[SOURCE TEXT]
□ □ □
1. Introduction
Even though special moment-resistant frames (SMFs) can be considered a recent development in building codes, their use can be traced back to the first reports of the use of structural steel in building construction more than one century ago [
1].
At present, there is an increased demand for SMFs in civil construction. This is due to their good dissipation response to seismic events and their versatility in architectural applications. These frames impose smaller forces on foundations than other structural systems, which results in more economical foundation systems. Nonetheless, seismic provisions must be guaranteed in their design. This was widely discussed by different authors, for example, in the work of Andrade [
2], on the qualification of steel I-beam connections connected to column weak axis, Bustamante [
3], in his work on the qualification of a composite tubular SMF connection, Ceron [
4], on the prequalification of a beam-column moment welded connection with dog bone section reduction in the beam, Cheng et al. [
5], on the evaluation of the seismic performance of steel beams to concrete-filled steel tubular column connections, Ramirez [
6], in his work on the analysis of the inelastic behavior of a double T connection [
6], Schneider and Alostaz [
7], on the experimental analysis of connections to concrete-filled steel tubes, Sheet et al. [
8], on the experimental investigation of concrete-filled tubular (CFT) column-to-steel beam connections under cyclic loading, Shin et al. [
9], in their work on the behavior of welded CFT column to H-beam connections with external stiffeners, Torres [
10], on the qualification of a rigid metal connection I beam—composite column, and by Vallejo and Clement [
11] on the evaluation a steel beam’s rigid connection to a concrete-filled tubular column when submitted to dynamic load.
□ □ □
[DATA FOR REVIEW]
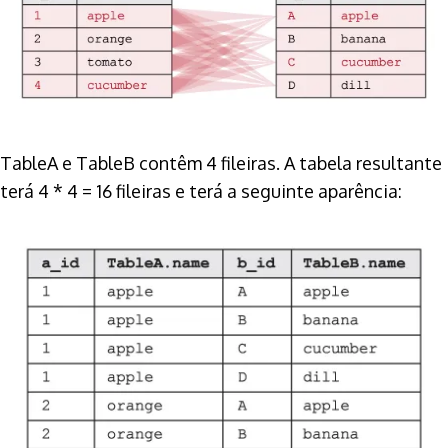
TableA e TableB contêm 4 fileiras. A tabela resultante
terá 4 * 4 = 16 fileiras e terá a seguinte aparência:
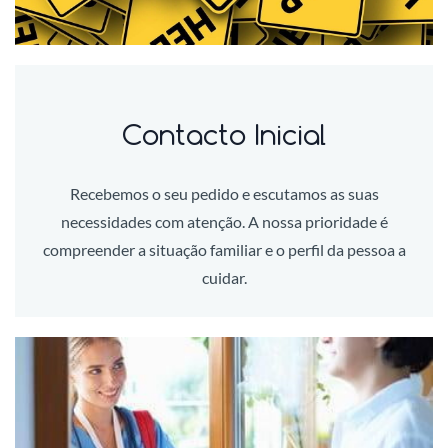
Contacto Inicial
Recebemos o seu pedido e escutamos as suas
necessidades com atenção. A nossa prioridade é
compreender a situação familiar e o perfil da pessoa a
cuidar.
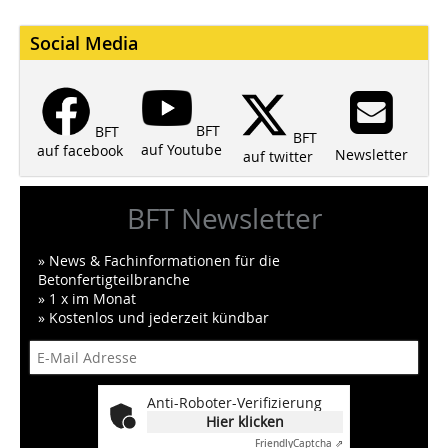
Social Media
BFT
BFT
BFT
auf Youtube
auf facebook
Newsletter
auf twitter
BFT Newsletter
» News & Fachinformationen für die
Betonfertigteilbranche
» 1 x im Monat
» Kostenlos und jederzeit kündbar
Anti-Roboter-Verifizierung
Hier klicken
Friendly
Captcha ⇗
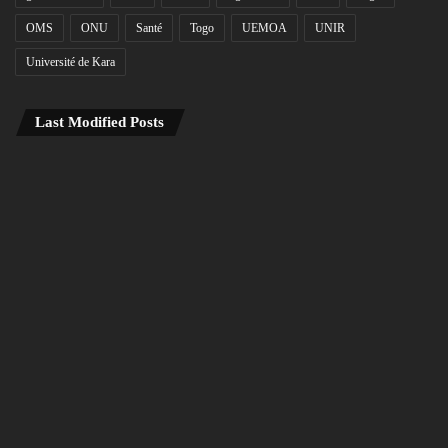
OMS
ONU
Santé
Togo
UEMOA
UNIR
Université de Kara
Last Modified Posts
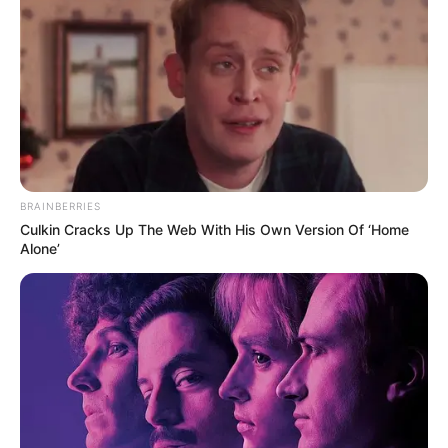
BRAINBERRIES
Arteblog
Culkin Cracks Up The Web With His Own Version Of ‘Home
Alone’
□ □ □
[EXERCISE A]
In the introduction on special moment-resistant frames, which cited authors have work described with the words "concrete-filled" or the abbreviation CFT? List them all.
[EXERCISE B]
Write the next part of the introduction on special moment-resistant frames, continuing after its final sentence.
The lines are separate material and have no connection to the introduction on special moment-resistant frames.

[FINAL ANSWER A]
Cheng et al., Schneider and Alostaz, Sheet et al., Shin et al., and Vallejo and Clement.

[FINAL ANSWER B]
Since their inception, the methodology for the design and construction of SMFs has been constantly reviewed to consider the requirements of new construction projects [
12,
13]. This can be observed in the updates to building codes such as AISC 358-16 [
14] and AISC 341-16 [
15], in which the design philosophy has been updated to prevent failure induced by strong seismic events. In addition, a special focus is placed on the versatility of frames that can be used in multiple civil constructions, and whose design allows for significant damage during a strong earthquake [
16].
SMFs include three basic elements in their construction: beams, columns, and beam-column connections. A particular type of SMF uses a concrete-filled steel tubular (CFST) column. This setup is used extensively in architectural and industrial applications, mainly because of its load-bearing capacity under different loading conditions [
17]. In addition, the use of diaphragms is common since they provide adequate structural integrity [
17,
18].
Due to their multiple advantages for construction and assembly, a variety of SMFs are included in building codes, such as AISC 358. Nonetheless, due to the multiple options in the configuration of SMFs, some are not covered under building codes and must be tested according to the provisions included in AISC 341 [
15]. This is the case of the connection analyzed in this work, which uses a concrete-filled steel tubular column connection and external diaphragms.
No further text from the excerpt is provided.